Python: Equivalent to Matlab's svds(A, k) for large arrays?




I'm trying to port some code from Matlab to Python and I've run into a problem. I can't seem to find an equivalent to svds.

I tried using numpy.corrcoef and then numpy.linalg.eig, but numpy.corrcoef doesn't work for large arrays (say 500 x 20000).

Here's the code in matlab, in case it makes any difference:

s = size(data, 2)
mean = sum(data, 2)/s
m_data = ( data - repmat(mean, 1, s) ) / sqrt(s - 1)
[res_u,res_s] = svds(m_data, s)
eigenvals = diag(res_s).^2
eigenvecs = res_u
2 Answers

So what you are looking for, would be something like this in python and numpy (I took the liberty not to 'directly translate' the matlab-code to python and numpy, instead I refactored it a little bit to 'feel' more pythonic [of'course quite similar refactoring can be applied to the matlab-code as well]):

import numpy as np

def _cas(D):
    """Center at mean and standardize."""
    return (D- D.mean(1)[:, None])/ (D.shape[1]- 1)** .5

def example(D):
    """Eigenvalues and -vectors, based on SVD."""
    u, s, v= np.linalg.svd(D, full_matrices= False);
    return np.diag(s)** 2, u

if __name__ == '__main__':
    data= np.random.rand(5, 20)
    data= _cas(data) # preprocess data according to your requirements
    eigenvals, eigenvecs= example(data)
    print eigenvals
    print eigenvecs

But you have a performance problem with it?

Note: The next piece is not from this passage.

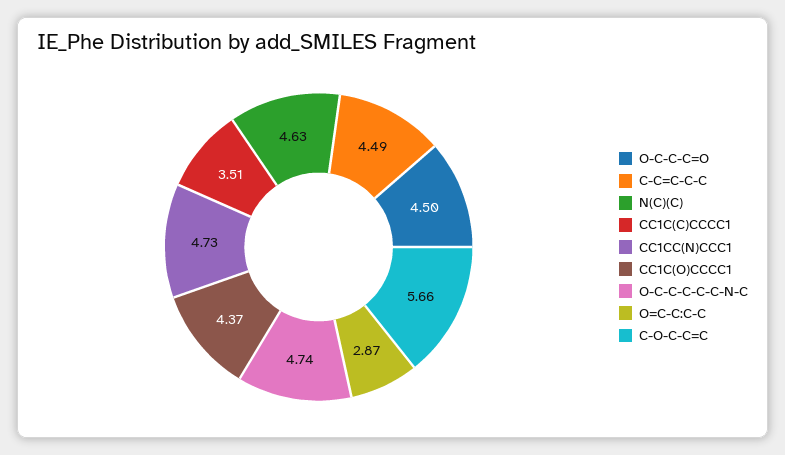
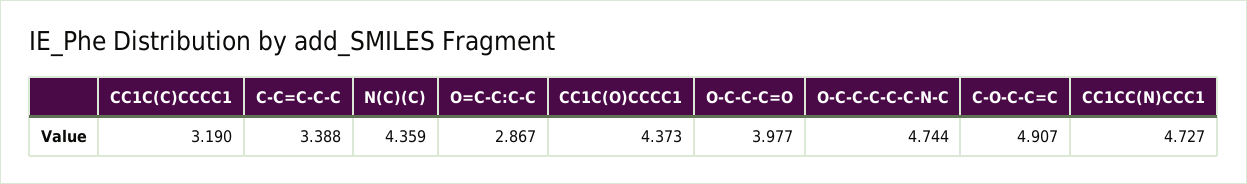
O-C-C-C=O: 4.5 -> 3.977
C-C=C-C-C: 4.49 -> 3.388
N(C)(C): 4.63 -> 4.359
CC1C(C)CCCC1: 3.51 -> 3.19
C-O-C-C=C: 5.66 -> 4.907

Can you now be more specific of your current performance, and how much you really to expect it should be enhanced? FTIW in my modest computer, a random (500, 20000) matrix will spend executing example(.) some 20 secs.

I can trivially (due to basic linear algebra) reduce the execution time down to a level like 2.5 sec (allmost 10 fold improvement)! Now, if you are looking for much better performance than this, then please elaborate in much more detailed level on the 'nature' of your data!

Where is your data coming from? What is your specific case to utilize the calculated eigenvalues, and -vectors? i.e. what is your main goal to achieve?

If your matrix is sparse, you can use scipy.sparse.linalg.svds in a recent scipy distribution. It wraps the sparse SVD routine in ARPACK. In my experience, it is buggy (not sure if this is the fault of scipy or ARPACK), so I advise running tests to check that the singular values are as expected.

If your matrix is dense, 500 by 20000 is big but not intractable on a commodity desktop these days. You are calling numpy.linalg.svd with full_matrices=False, right?

What are you using numpy.corrcoef for? Nothing like that appears in the MATLAB code snippet that you posted.